## Adding Party Affiliation to Speakers

In [3]:
import pandas as pd
import os
import re
import requests
import json
from io import StringIO

### Read in processed speeches and state abbreviations

In [5]:
df = pd.read_csv('Results/All_speeches_labelled.csv')
abrv = pd.read_csv("Results/year_names/state_abrv.csv")

### This process was performed manually for each year after iterative key matching

In [1085]:
cong = 102 # Congress to perform matching on

# original subset
oFrame = df.loc[df.congress == cong]

# take relevant data and transform state names to abbreviations
Frame = oFrame.groupby('speaker',as_index=False).first()[['speaker','first_name','last_name','state_x','gender']]
Frame = Frame.merge(abrv[['State','Postal']],left_on='state_x',right_on='State',how='left')


# access ProPublica House Member Database
rq = requests.get(f'https://api.propublica.org/congress/v1/{cong}/house/members.json',
                  headers={"X-API-Key":'WDmcjspeHVFMDSmrIZ3NV2gKAESs5vldAS8rz3X6'})
ref = pd.DataFrame(json.loads(rq.text)['results'][0]['members'])

# extract relevant information and make unique representative identifier
ref = ref[['last_name','first_name','party','state','gender']]
ref['unique_ID'] = ref.apply(lambda x:' '.join([x.first_name,x.last_name,x.state]),1)

# CapitalCase all names to match with record
ref['last_name'] = ref.last_name.str.upper() 
ref['first_name'] = ref.first_name.str.upper()

# Iterative key matching
Name_dict = {}
for i,j in Frame.iterrows():
    sub_ref = ref.loc[ref.last_name == j.last_name]
    if len(sub_ref) > 1: # if more than one match after last name go to state
        sub_ref = sub_ref.loc[sub_ref.state == j.Postal]
        if len(sub_ref) > 1: # if more than one match after state go to gender
            sub_ref = sub_ref.loc[sub_ref.gender == j.gender]
            if len(sub_ref) > 1: # if more than one match after gender go to first name
                sub_ref = sub_ref.loc[sub_ref.first_name == j.first_name] 
    
    # if there are no records, add a blank line for manual coding later
    if len(sub_ref) == 0:
        sub_ref = pd.DataFrame([{"speaker":j.speaker}])
    else:
        sub_ref = sub_ref.reset_index()
        sub_ref['speaker'] = j.speaker
    Name_dict[j.speaker] = sub_ref

# record Keeping and output
longer = []
Results = []
for val in Name_dict.values():
    if len(val) == 1:
        Results.append(val)
    if len(val) > 1:
        longer.append(val)
Result_df = pd.concat(Results)

print("Total Number from Ref - ",len(ref))
print("Single Found - ",len(Result_df.unique_ID.unique()))
print("\nNone Found - ",sum(Result_df.last_name.isnull()))
print('Multiple Found - ',len(longer))

Result_df.to_csv(f'Results/year_names/{cong}_.csv')

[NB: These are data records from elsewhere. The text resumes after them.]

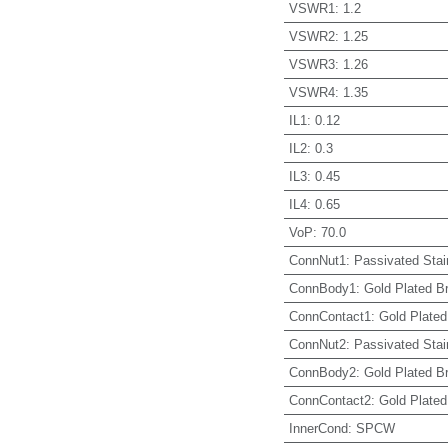
VSWR1
:
1.2
VSWR2
:
1.25
VSWR3
:
1.26
VSWR4
:
1.35
IL1
:
0.12
IL2
:
0.3
IL3
:
0.45
IL4
:
0.65
VoP
:
70.0
ConnNut1
:
Passivated Stai
ConnBody1
:
Gold Plated B
ConnContact1
:
Gold Plated
ConnNut2
:
Passivated Stai
ConnBody2
:
Gold Plated B
ConnContact2
:
Gold Plated
InnerCond
:
SPCW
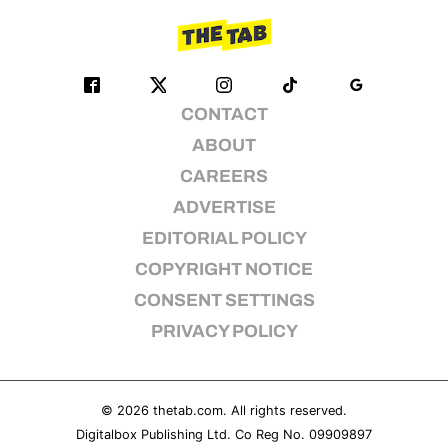
CONTACT
ABOUT
CAREERS
ADVERTISE
EDITORIAL POLICY
COPYRIGHT NOTICE
CONSENT SETTINGS
PRIVACY POLICY
© 2026
thetab.com
. All rights reserved.
Digitalbox Publishing Ltd. Co Reg No. 09909897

100%|██████████| 805/805 [00:23<00:00, 34.80it/s]


original DF length was - 40363
removed 7282 or 0.180413


# Put it all back together

In [1]:
Cleaned = []
for cong in range(98,115):
    sub_df = df.loc[df.congress == cong]
    ref_df = pd.read_csv(f'Results/year_names/{cong}_.csv')
    ref_df = ref_df[['unique_ID','party','gender','speaker']]
    merged = sub_df.merge(ref_df,on='speaker',how='left')
    Cleaned.append(merged)
    
Final = pd.concat(Cleaned)

Final = Final.drop(['Unnamed: 0','Unnamed: 0.1','Unnamed: 0.1.1','state_y',
 'name','party_x', 'chamber_y', 'year_x', 'party_y', 'gender_x', 'int_year'],1)

Final.columns = ['speech_id','speech_text', 'chamber', 'date', 'number_within_file',
 'speaker', 'first_name', 'last_name', 'state', 'line_start', 'line_end', 'file',
 'char_count', 'word_count', 'speech_processed', 'congress', 'window_topic_id',
 'topic_weight', 'year', 'topic_id', 'dynamic_label', 'unique_ID', 'party', 'gender']

Final.to_csv('Results/All_speeches_labelled.csv')